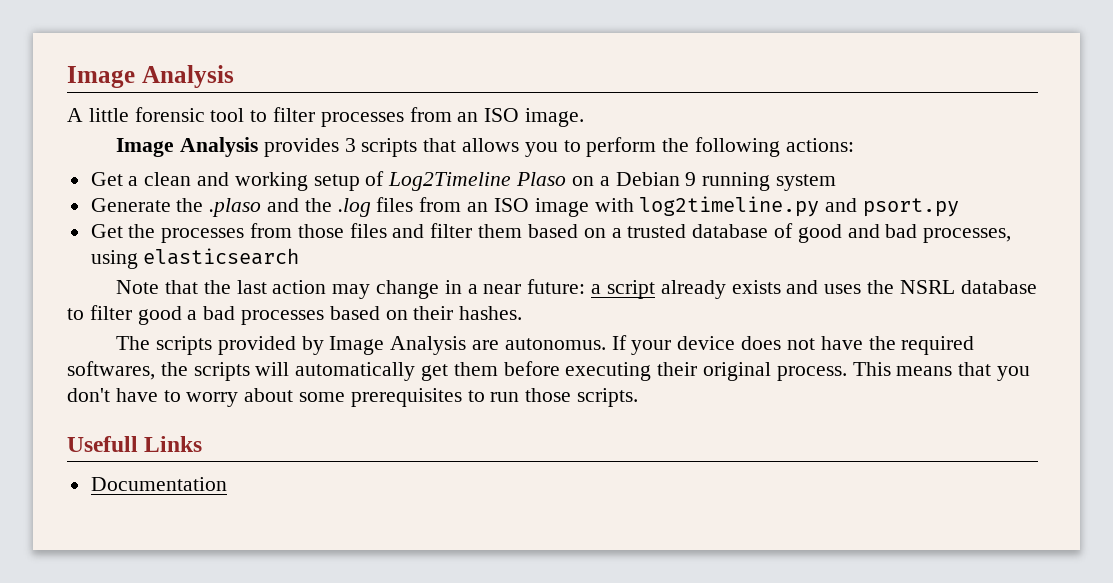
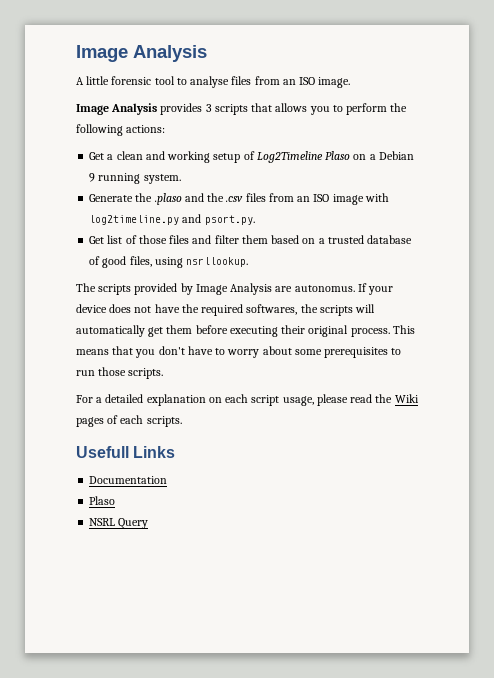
[273,107,404,127] filter processes -> [190,76,252,88] analyse files
[775,174,836,191] system -> [143,174,181,184] system.
[337,198,371,217] .log -> [226,196,244,202] .csv
[862,198,959,217] [90,223,293,243] psort.py // Get the processes from -> [204,215,255,225] [89,235,137,244] psort.py. // Get list of
[847,224,1012,243] [90,248,300,269] [116,279,1037,299] [67,305,523,325] and bad processes, using elasticsearch // Note that the last action may change in a near future: a script already exists and uses the NSRL database to filter good a bad processes based on their hashes. -> [129,256,249,268] files, using nsrllookup.
(639, 397) none -> [76,394,419,406] [76,415,182,427] // For a detailed explanation on each script usage, please read the Wiki pages of each scripts.
(227, 484) none -> [89,496,116,505] [89,518,149,529] // Plaso // NSRL Query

──────────

Work request: Print every entry above again without changing a word, and omit the pictures.

Answer to the exercise:
[273,107,404,127] filter processes -> [190,76,252,88] analyse files
[775,174,836,191] system -> [143,174,181,184] system.
[337,198,371,217] .log -> [226,196,244,202] .csv
[862,198,959,217] [90,223,293,243] psort.py // Get the processes from -> [204,215,255,225] [89,235,137,244] psort.py. // Get list of
[847,224,1012,243] [90,248,300,269] [116,279,1037,299] [67,305,523,325] and bad processes, using elasticsearch // Note that the last action may change in a near future: a script already exists and uses the NSRL database to filter good a bad processes based on their hashes. -> [129,256,249,268] files, using nsrllookup.
(639, 397) none -> [76,394,419,406] [76,415,182,427] // For a detailed explanation on each script usage, please read the Wiki pages of each scripts.
(227, 484) none -> [89,496,116,505] [89,518,149,529] // Plaso // NSRL Query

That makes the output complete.